MyRA, the federal government's just-launched program to encourage workers without access to a workplace retirement plan to begin saving for retirement, gets off on the wrong foot and should be changed.
The government securities investment fund underpinning the new retirement savings program should be scrapped. Instead, the Obama administration is embracing it as the sole investment option in the MyRA.
MyRA, introduced Nov. 4 by the Obama administration after a two-year trial, promises to kick-start a retirement program for those Americans without any workplace plan and bridge the retirement savings gap.
But MyRA gets participants off on an unpromising start. It provides the participants with only one investment option, a special fund based on the government securities investment fund called the G Fund. The G Fund has long been the centerpiece of the federal employee Thrift Savings Plan, the largest retirement plan in the nation, and by far the most popular of TSP's investment options.
For the TSP, as well as now for MyRA, the fund offers unrealistic portfolio stability and risk-adjusted returns essentially subsidized by the Department of the Treasury and, ultimately, taxpayers. Its returns are too low to meaningfully contribute to retirement income objectives.
Participants in the new MyRA and TSP enjoy advantages with the government securities investment fund that participants in other defined contribution plans, whether public or private sector, don't have.
The challenges of using the government securities fund to move participants to their retirement income objectives have been recognized recently by the Federal Retirement Thrift Investment Board, which oversees the TSP. The G Fund has the most assets of any of the TSP investment funds. As of the end of September, the fund had 37% of the TSP's total $443.3 billion in assets. The $164 billion in the fund makes it the largest single allocation to any type of investment of any U.S. retirement fund.
The fund is invested in special, non-marketable interest-bearing obligations issued by the Treasury Department. While the fund's interest rate fluctuates with the market, participants in the fund aren't subject to any interest-rate risk on their principal value, which remains stable and which has immediate liquidity. The MyRA website touts that the fund returned an average of 3.19% over the 10 years ended last Dec. 31. It fails to note the recent rate of 2.04% for the 12 months ended Oct. 31, a more than 35% drop in the fund's interest rate.

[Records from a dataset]

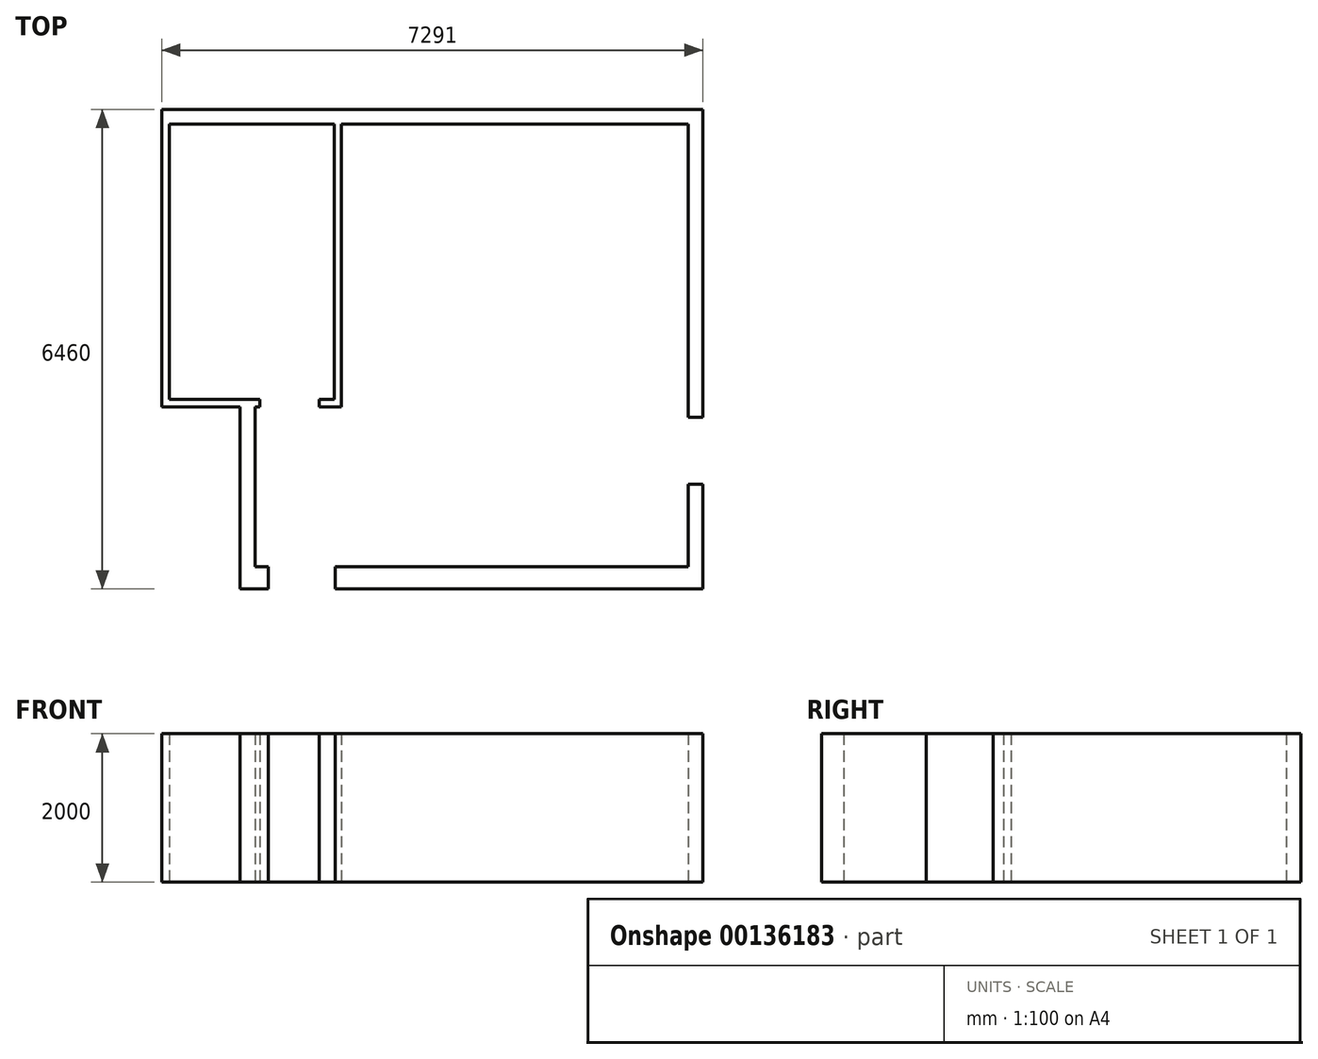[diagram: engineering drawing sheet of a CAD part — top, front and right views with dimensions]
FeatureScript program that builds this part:
annotation { "Feature Type Name" : "Feature", "Feature Type Description" : "" }
export const myFeature = defineFeature(function(context is Context, id is Id, definition is map)
    precondition{}
    {
        {
            var Q0;
            Q0=qCreatedBy(makeId("Top.planeOp"),FACE);
            var sketch = newSketch(context, id + "F0", { "sketchPlane" : qUnion([Q0])});
            skLineSegment(sketch, "E0", {"start": v(0, 0) * mm, "end": v(0, 1410) * mm});
            skLineSegment(sketch, "E1", {"start": v(0, 1410) * mm, "end": v(-200, 1410) * mm});
            skLineSegment(sketch, "E2", {"start": v(-200, 1410) * mm, "end": v(-200, 300) * mm});
            skLineSegment(sketch, "E3", {"start": v(-200, 300) * mm, "end": v(-4954, 300) * mm});
            skLineSegment(sketch, "E4", {"start": v(-4954, 300) * mm, "end": v(-4954, 0) * mm});
            skLineSegment(sketch, "E5", {"start": v(-4954, 0) * mm, "end": v(0, 0) * mm});
            skLineSegment(sketch, "E6", {"start": v(0, 2310) * mm, "end": v(0, 6460) * mm});
            skLineSegment(sketch, "E7", {"start": v(0, 6460) * mm, "end": v(-7291, 6460) * mm});
            skLineSegment(sketch, "E8", {"start": v(-7291, 6460) * mm, "end": v(-7291, 2452) * mm});
            skLineSegment(sketch, "E9", {"start": v(-7291, 2452) * mm, "end": v(-6234, 2452) * mm});
            skLineSegment(sketch, "E10", {"start": v(-6234, 2452) * mm, "end": v(-6234, 0) * mm});
            skLineSegment(sketch, "E11", {"start": v(-6234, 0) * mm, "end": v(-5854, 0) * mm});
            skLineSegment(sketch, "E12", {"start": v(-5854, 0) * mm, "end": v(-5854, 300) * mm});
            skLineSegment(sketch, "E13", {"start": v(-5854, 300) * mm, "end": v(-6034, 300) * mm});
            skLineSegment(sketch, "E14", {"start": v(-6034, 300) * mm, "end": v(-6034, 2452) * mm});
            skLineSegment(sketch, "E15", {"start": v(-6034, 2452) * mm, "end": v(-5969, 2452) * mm});
            skLineSegment(sketch, "E16", {"start": v(-5969, 2452) * mm, "end": v(-5969, 2552) * mm});
            skLineSegment(sketch, "E17", {"start": v(-5969, 2552) * mm, "end": v(-7191, 2552) * mm});
            skLineSegment(sketch, "E18", {"start": v(-7191, 2552) * mm, "end": v(-7191, 6260) * mm});
            skLineSegment(sketch, "E19", {"start": v(-7191, 6260) * mm, "end": v(-4969, 6260) * mm});
            skLineSegment(sketch, "E20", {"start": v(-4969, 6260) * mm, "end": v(-4969, 2552) * mm});
            skLineSegment(sketch, "E21", {"start": v(-4969, 2552) * mm, "end": v(-5169, 2552) * mm});
            skLineSegment(sketch, "E22", {"start": v(-5169, 2552) * mm, "end": v(-5169, 2452) * mm});
            skLineSegment(sketch, "E23", {"start": v(-5169, 2452) * mm, "end": v(-4869, 2452) * mm});
            skLineSegment(sketch, "E24", {"start": v(-4869, 2452) * mm, "end": v(-4869, 6260) * mm});
            skLineSegment(sketch, "E25", {"start": v(-4869, 6260) * mm, "end": v(-200, 6260) * mm});
            skLineSegment(sketch, "E26", {"start": v(-200, 6260) * mm, "end": v(-200, 2310) * mm});
            skLineSegment(sketch, "E27", {"start": v(-200, 2310) * mm, "end": v(0, 2310) * mm});
            skSolve(sketch);
        }
        {
            var Q0;
            Q0 = qSketchRegion(id + "F0", true);
            extrude(context, id + "F1", {"entities" : qUnion([Q0]), "depth" : 2000 * mm});
        }
    });
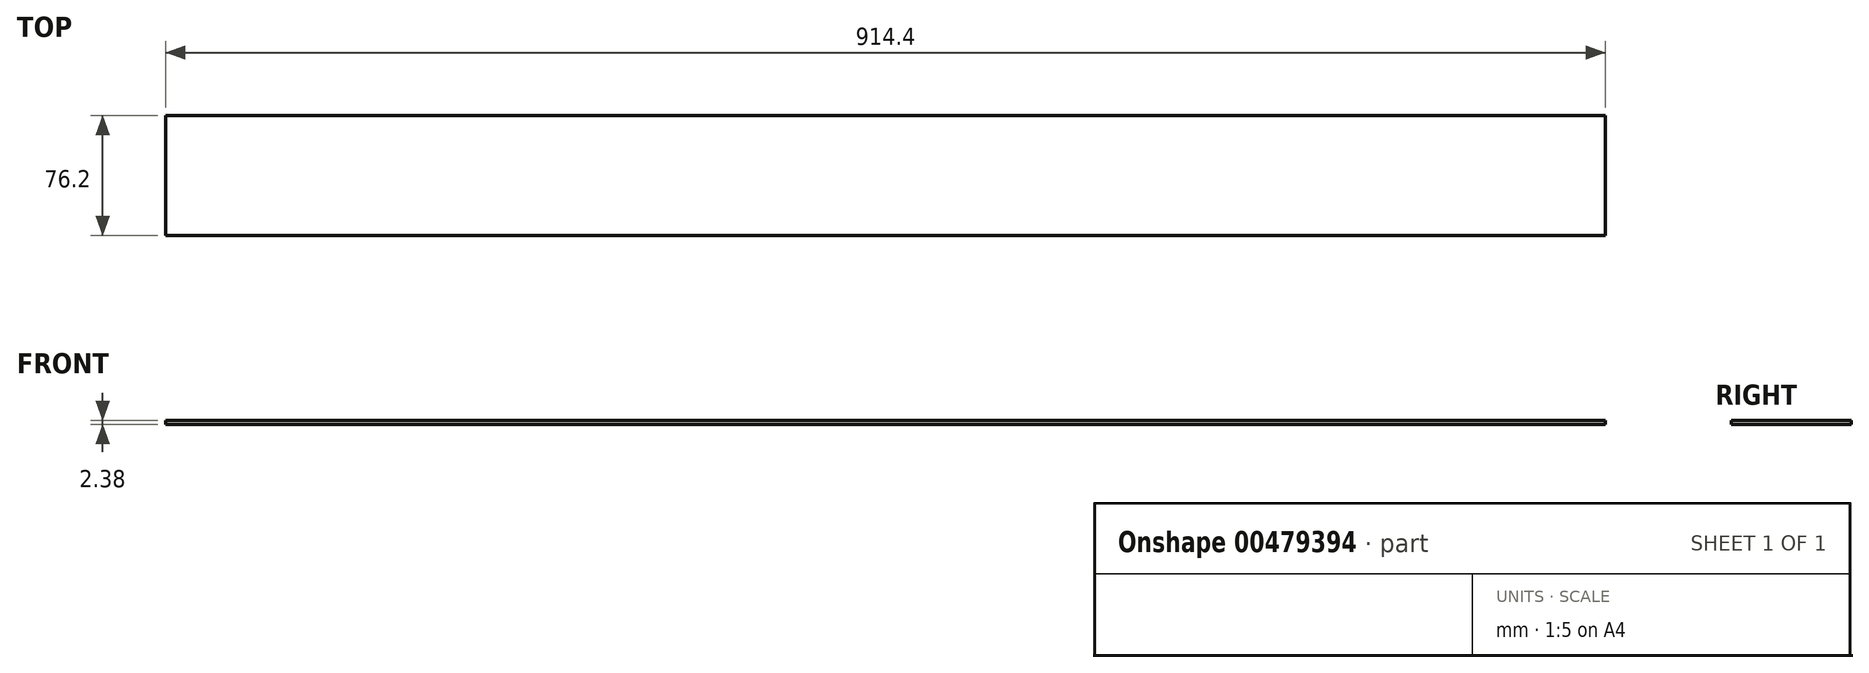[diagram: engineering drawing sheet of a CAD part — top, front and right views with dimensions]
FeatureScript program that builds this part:
annotation { "Feature Type Name" : "Feature", "Feature Type Description" : "" }
export const myFeature = defineFeature(function(context is Context, id is Id, definition is map)
    precondition{}
    {
        {
            var Q0;
            Q0=qCreatedBy(makeId("Top.planeOp"),FACE);
            var sketch = newSketch(context, id + "F0", { "sketchPlane" : qUnion([Q0])});
            skLineSegment(sketch, "E0.bottom", {"start": v(0, 0) * mm, "end": v(914.4, 0) * mm});
            skLineSegment(sketch, "E0.top", {"start": v(0, -76.2) * mm, "end": v(914.4, -76.2) * mm});
            skLineSegment(sketch, "E0.left", {"start": v(0, 0) * mm, "end": v(0, -76.2) * mm});
            skLineSegment(sketch, "E0.right", {"start": v(914.4, 0) * mm, "end": v(914.4, -76.2) * mm});
            skSolve(sketch);
        }
        {
            var Q0;
            Q0 = qSketchRegion(id + "F0", true);
            extrude(context, id + "F1", {"entities" : qUnion([Q0]), "oppositeDirection" : true, "depth" : 2.38 * mm});
        }
    });
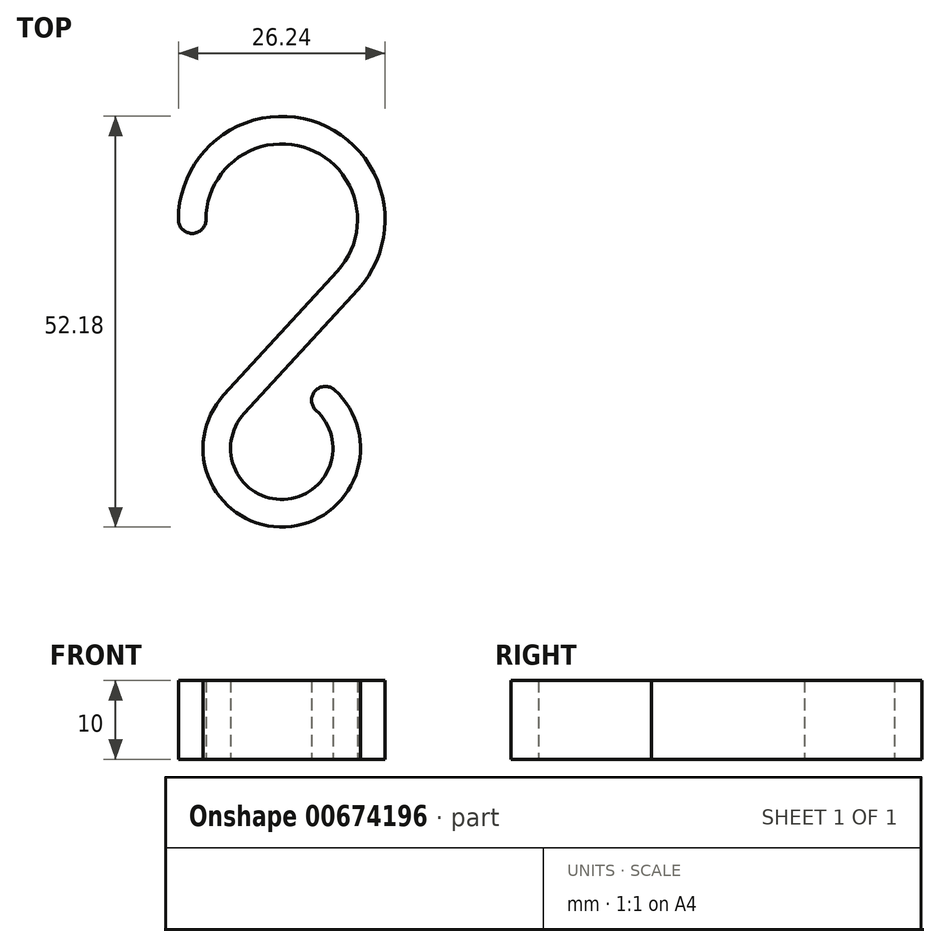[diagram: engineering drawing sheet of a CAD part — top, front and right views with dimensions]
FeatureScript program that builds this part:
annotation { "Feature Type Name" : "Feature", "Feature Type Description" : "" }
export const myFeature = defineFeature(function(context is Context, id is Id, definition is map)
    precondition{}
    {
        {
            var Q0;
            Q0=qCreatedBy(makeId("Top.planeOp"),FACE);
            var sketch = newSketch(context, id + "F0", { "sketchPlane" : qUnion([Q0])});
            skArc(sketch, "E0", {"start": v(7.1, -6.5) * mm, "mid": v(3.49, 8.97) * mm, "end": v(-9.63, 0) * mm});
            skArc(sketch, "E1", {"start": v(-4.8, -24.66) * mm, "mid": v(0.3, -35.54) * mm, "end": v(4.36, -24.23) * mm});
            skArc(sketch, "E2", {"start": v(9.68, -8.87) * mm, "mid": v(4.76, 12.23) * mm, "end": v(-13.12, 0) * mm});
            skArc(sketch, "E3", {"start": v(-7.37, -22.3) * mm, "mid": v(0.47, -39.04) * mm, "end": v(6.71, -21.64) * mm});
            skLineSegment(sketch, "E4", {"start": v(7.1, -6.5) * mm, "end": v(-7.37, -22.3) * mm});
            skLineSegment(sketch, "E5", {"start": v(9.68, -8.87) * mm, "end": v(-4.8, -24.66) * mm});
            skArc(sketch, "E6", {"start": v(-13.12, 0) * mm, "mid": v(-11.38, -1.75) * mm, "end": v(-9.62, 0) * mm});
            skArc(sketch, "E7", {"start": v(6.71, -21.64) * mm, "mid": v(4.24, -21.76) * mm, "end": v(4.36, -24.23) * mm});
            skPoint(sketch, "E8.center.orphan", {"position": v(8.25, -29.05) * mm});
            skPoint(sketch, "E8.end.orphan", {"position": v(6.5, -29.05) * mm});
            skPoint(sketch, "E8.start.orphan", {"position": v(10, -29.05) * mm});
            skSolve(sketch);
        }
        {
            var Q0;
            Q0=makeQuery(id+"F0.imprint","IMPRINT",FACE,{"disambiguationData":[TD([[makeQuery(id+"F0.imprint","IMPRINT",EDGE,{"derivedFrom":sQuery(id+"F0.wireOp",EDGE,"E0")}),-1.0]])]});
            extrude(context, id + "F1", {"entities" : qUnion([Q0]), "depth" : 10 * mm, "offsetDistance" : 25 * mm});
        }
    });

[PROBLEMS TO SOLVE]
• a. Quote the stretch of the MyRA text from "The government securities investment fund underpinning" through "retirement savings gap.".
• b. Extract each line of the records that contains the string "skPoint", matching case exactly.

[ANSWER SET]
• a.
The government securities investment fund underpinning the new retirement savings program should be scrapped. Instead, the Obama administration is embracing it as the sole investment option in the MyRA.
MyRA, introduced Nov. 4 by the Obama administration after a two-year trial, promises to kick-start a retirement program for those Americans without any workplace plan and bridge the retirement savings gap.

• b.
            skPoint(sketch, "E8.center.orphan", {"position": v(8.25, -29.05) * mm});
            skPoint(sketch, "E8.end.orphan", {"position": v(6.5, -29.05) * mm});
            skPoint(sketch, "E8.start.orphan", {"position": v(10, -29.05) * mm});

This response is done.